Basically the abilities all follow a similar template:
Spider Climb
When you [climb the walls like a spider], roll a risk.
On a success, pick two:
>No one notices
>You reach your destination quickly
>You do not suffer madness
On a failure ignore one:
>Someone notices
>You reach your destination slowly
>You suffer six madness
I realize that isn't a super interesting move - it's just an example. It's important to note that characters suffer three madness every time they use a supernatural power.
Madness is gained by doing, well, mad things. Using your powers, seeing eldritch things, killing people, etc. Once it crosses a certain threshold, you are tested - if you fail, you suffer some consequence, haven't decided what. However, you also spend madness to heal wounds, buy things, etc. It's all mind over matter.
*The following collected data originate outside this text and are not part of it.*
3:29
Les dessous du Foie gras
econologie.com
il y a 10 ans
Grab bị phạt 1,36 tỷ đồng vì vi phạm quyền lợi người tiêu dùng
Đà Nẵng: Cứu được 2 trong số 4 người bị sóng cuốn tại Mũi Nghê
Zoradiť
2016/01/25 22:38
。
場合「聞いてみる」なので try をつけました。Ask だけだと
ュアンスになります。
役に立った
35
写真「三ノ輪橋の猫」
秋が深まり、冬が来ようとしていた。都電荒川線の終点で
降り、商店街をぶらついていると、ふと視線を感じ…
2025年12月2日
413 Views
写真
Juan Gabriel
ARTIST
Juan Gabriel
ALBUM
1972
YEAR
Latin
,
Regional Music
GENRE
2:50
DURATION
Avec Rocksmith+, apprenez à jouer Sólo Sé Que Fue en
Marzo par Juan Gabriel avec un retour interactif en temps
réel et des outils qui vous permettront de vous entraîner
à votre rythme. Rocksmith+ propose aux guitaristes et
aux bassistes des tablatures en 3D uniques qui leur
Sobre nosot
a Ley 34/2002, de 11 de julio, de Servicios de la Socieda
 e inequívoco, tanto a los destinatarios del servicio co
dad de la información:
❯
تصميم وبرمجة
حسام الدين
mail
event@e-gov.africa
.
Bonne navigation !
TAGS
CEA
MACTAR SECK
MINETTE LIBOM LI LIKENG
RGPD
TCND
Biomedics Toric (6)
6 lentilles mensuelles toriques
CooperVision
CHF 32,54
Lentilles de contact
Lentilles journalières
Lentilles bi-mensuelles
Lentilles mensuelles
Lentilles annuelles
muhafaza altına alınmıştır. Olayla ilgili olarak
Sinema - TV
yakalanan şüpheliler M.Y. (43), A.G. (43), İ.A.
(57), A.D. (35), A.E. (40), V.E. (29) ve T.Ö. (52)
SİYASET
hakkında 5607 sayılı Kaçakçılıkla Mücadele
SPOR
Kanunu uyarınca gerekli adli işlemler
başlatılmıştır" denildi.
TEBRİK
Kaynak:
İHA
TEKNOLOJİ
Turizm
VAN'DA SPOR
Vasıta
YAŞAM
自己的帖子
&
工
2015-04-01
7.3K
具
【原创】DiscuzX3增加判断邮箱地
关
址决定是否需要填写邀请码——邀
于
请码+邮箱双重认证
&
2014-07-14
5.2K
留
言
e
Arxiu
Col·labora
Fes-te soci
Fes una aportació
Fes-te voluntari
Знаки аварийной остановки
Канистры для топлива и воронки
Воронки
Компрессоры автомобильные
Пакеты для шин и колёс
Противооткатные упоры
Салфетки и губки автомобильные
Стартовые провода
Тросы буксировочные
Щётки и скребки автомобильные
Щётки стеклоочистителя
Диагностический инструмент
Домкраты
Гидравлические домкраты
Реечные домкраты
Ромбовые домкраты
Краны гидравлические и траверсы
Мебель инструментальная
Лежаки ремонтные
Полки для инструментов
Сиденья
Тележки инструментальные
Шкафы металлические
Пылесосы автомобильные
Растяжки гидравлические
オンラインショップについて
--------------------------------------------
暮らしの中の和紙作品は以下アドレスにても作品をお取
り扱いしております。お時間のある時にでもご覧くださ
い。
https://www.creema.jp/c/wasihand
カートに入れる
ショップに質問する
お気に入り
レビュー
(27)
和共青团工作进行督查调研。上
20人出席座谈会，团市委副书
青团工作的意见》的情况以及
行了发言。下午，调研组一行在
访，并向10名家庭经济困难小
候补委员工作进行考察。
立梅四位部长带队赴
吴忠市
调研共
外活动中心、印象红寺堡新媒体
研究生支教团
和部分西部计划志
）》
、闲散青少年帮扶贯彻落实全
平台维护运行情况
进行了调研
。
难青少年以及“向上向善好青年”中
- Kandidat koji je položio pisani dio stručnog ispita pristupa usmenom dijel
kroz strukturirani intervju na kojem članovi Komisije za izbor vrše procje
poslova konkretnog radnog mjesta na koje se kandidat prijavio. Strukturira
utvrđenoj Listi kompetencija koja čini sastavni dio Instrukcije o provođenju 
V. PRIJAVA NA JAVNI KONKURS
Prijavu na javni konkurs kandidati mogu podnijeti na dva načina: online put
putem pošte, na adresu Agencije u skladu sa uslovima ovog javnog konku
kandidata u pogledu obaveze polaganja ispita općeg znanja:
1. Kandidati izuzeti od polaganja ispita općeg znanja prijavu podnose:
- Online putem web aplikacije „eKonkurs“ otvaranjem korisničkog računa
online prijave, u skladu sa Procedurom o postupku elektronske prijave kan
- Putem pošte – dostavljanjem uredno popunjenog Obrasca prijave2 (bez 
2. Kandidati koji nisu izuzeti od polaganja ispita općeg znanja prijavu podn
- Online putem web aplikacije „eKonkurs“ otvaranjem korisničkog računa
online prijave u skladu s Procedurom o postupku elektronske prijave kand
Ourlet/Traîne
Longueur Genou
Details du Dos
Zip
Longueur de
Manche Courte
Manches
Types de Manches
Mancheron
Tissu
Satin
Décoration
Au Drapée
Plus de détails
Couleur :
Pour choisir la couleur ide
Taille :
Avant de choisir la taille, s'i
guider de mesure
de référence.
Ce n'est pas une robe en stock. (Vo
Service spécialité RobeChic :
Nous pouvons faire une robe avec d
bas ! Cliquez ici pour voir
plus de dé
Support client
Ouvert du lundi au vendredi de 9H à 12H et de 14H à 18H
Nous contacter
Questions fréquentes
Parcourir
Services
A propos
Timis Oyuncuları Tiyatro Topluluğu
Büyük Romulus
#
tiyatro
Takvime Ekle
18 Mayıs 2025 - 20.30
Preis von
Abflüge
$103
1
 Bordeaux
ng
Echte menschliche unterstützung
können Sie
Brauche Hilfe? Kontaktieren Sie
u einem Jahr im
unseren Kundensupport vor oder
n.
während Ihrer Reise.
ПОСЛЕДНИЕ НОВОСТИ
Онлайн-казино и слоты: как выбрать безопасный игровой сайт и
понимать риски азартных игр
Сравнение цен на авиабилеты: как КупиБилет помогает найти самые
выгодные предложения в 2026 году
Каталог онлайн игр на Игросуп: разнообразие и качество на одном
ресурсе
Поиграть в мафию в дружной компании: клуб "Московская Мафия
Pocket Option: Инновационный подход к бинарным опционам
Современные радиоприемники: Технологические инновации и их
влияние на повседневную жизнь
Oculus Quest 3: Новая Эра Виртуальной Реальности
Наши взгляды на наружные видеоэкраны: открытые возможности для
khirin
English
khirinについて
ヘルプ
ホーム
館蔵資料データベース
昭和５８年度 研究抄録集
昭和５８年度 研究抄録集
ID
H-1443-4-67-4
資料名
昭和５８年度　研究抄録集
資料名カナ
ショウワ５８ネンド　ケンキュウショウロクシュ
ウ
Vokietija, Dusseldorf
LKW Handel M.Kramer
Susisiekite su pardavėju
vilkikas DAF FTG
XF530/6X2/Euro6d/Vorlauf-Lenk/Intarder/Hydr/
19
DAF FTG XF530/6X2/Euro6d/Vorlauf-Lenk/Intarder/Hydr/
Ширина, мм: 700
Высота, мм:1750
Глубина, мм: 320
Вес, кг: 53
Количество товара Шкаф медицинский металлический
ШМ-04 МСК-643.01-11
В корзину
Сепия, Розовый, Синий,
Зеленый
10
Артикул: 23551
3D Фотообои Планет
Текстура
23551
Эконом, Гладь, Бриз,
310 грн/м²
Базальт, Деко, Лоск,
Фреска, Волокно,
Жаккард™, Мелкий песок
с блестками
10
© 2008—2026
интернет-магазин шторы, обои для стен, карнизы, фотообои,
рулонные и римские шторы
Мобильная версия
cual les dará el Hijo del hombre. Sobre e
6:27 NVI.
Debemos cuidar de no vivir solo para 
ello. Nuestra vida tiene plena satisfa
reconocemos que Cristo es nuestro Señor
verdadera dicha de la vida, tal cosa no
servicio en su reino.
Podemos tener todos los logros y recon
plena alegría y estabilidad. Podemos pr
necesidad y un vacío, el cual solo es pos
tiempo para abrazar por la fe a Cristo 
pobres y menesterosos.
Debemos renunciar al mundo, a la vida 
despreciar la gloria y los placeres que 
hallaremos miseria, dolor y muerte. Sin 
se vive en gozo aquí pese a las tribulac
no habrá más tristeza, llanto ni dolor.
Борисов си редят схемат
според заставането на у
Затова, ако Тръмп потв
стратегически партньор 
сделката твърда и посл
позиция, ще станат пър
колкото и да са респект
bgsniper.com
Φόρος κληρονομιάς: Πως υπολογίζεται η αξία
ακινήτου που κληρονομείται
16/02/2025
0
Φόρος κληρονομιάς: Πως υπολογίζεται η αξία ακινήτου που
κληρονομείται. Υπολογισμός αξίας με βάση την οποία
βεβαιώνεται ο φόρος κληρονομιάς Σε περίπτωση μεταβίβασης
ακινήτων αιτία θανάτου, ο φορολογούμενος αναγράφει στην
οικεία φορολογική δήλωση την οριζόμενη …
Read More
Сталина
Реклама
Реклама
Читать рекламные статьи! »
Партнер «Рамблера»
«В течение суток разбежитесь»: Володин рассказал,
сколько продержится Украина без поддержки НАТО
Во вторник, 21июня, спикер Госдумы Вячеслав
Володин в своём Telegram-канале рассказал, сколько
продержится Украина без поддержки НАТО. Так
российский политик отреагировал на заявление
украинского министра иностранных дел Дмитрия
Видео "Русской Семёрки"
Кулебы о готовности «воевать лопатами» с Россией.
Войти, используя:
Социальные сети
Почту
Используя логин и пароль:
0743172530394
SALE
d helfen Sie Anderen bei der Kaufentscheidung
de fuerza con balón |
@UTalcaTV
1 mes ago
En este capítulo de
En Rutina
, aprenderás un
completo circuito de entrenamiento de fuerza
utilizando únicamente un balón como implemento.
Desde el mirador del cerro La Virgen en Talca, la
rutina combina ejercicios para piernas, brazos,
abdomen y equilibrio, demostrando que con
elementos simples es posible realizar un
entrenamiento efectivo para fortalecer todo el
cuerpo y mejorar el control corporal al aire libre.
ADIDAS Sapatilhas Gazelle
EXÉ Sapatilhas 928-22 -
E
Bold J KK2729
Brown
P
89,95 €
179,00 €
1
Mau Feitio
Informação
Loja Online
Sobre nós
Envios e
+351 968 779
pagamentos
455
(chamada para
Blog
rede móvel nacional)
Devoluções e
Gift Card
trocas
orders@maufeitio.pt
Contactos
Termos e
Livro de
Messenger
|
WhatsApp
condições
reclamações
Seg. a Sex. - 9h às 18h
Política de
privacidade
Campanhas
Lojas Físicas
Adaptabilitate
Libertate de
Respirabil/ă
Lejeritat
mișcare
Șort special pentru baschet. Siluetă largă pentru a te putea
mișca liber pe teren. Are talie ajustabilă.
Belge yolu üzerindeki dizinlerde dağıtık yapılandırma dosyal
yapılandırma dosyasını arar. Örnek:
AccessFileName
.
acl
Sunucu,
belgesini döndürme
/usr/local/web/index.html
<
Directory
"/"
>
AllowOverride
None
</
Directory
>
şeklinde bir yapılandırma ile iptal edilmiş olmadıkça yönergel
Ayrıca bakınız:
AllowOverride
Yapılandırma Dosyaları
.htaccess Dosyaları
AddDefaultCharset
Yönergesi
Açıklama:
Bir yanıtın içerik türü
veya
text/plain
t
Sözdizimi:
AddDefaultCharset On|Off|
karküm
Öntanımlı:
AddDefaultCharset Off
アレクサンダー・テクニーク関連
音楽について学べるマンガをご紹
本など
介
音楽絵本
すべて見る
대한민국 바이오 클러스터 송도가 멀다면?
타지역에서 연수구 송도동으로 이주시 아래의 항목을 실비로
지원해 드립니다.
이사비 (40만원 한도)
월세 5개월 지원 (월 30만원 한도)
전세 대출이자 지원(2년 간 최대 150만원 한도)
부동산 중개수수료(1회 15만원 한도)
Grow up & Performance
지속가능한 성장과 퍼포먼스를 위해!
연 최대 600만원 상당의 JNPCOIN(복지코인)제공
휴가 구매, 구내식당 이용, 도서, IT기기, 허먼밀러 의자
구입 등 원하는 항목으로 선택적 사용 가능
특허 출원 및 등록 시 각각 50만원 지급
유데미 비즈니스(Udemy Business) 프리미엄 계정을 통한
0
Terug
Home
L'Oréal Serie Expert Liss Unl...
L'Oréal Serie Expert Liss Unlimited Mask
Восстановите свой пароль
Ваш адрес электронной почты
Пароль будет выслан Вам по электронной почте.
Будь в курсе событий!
Meanwhile good roleplay is rewarded with Sanity, which can be spent to decrease your madness. which can be used to reduce your madness, keeping you under your cap but reducing your XP pool. NPCs also react differently to slavering madmen stalking the streets, so you have to manage your madness and sanity carefully.
Getting hurt/stressed gives you disadvantages, and acting within them gives sanity (ignoring gives madness).
So my thinking is, the GM gives everyone advancements to increase stats, thus keeping them all at roughly the same level, and players can spend madness to add new factors to their powers - more possibilities on success or things to avoid on failure.